● **Activity**
Could you repeat the listing below exactly while leaving its pictures behind?

● **Given material**
=-=-=-=-=

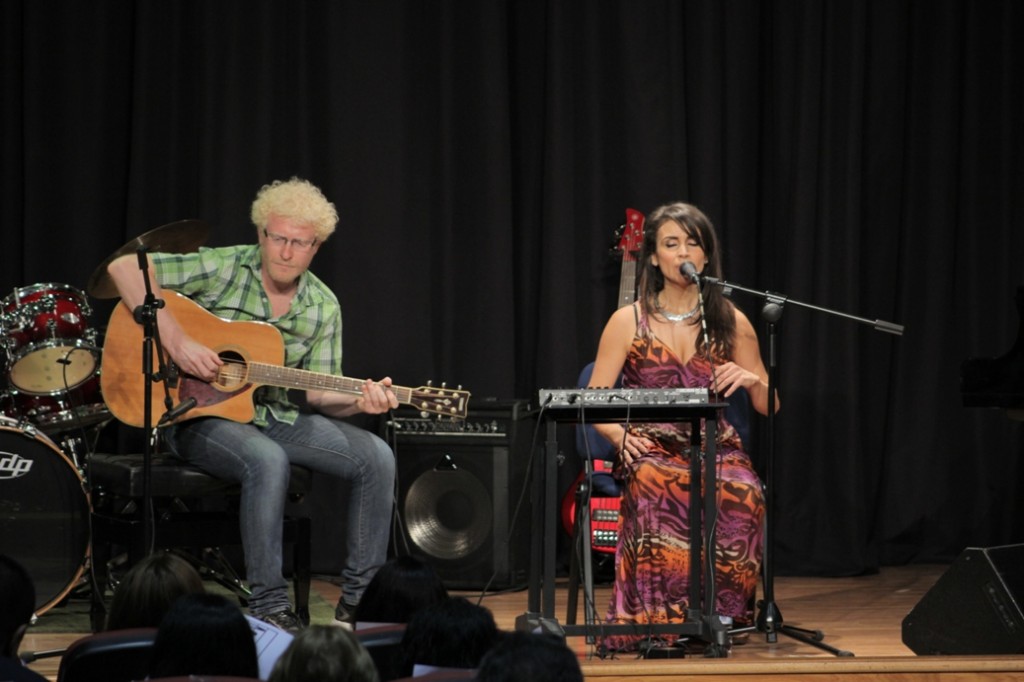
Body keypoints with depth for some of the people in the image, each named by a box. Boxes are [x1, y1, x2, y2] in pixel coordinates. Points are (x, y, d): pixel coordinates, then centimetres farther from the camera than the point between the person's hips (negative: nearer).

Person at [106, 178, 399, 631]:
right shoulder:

=-=-=-=-=

● **Solution below**
Body keypoints with depth for some of the people in the image, each named by a box. Boxes are [x1, y1, x2, y2] in pixel coordinates. Points are (x, y, d): pixel coordinates, then centimetres farther from the camera than the point between the person's hips (negative: nearer).

Person at [106, 178, 399, 631]:
right shoulder:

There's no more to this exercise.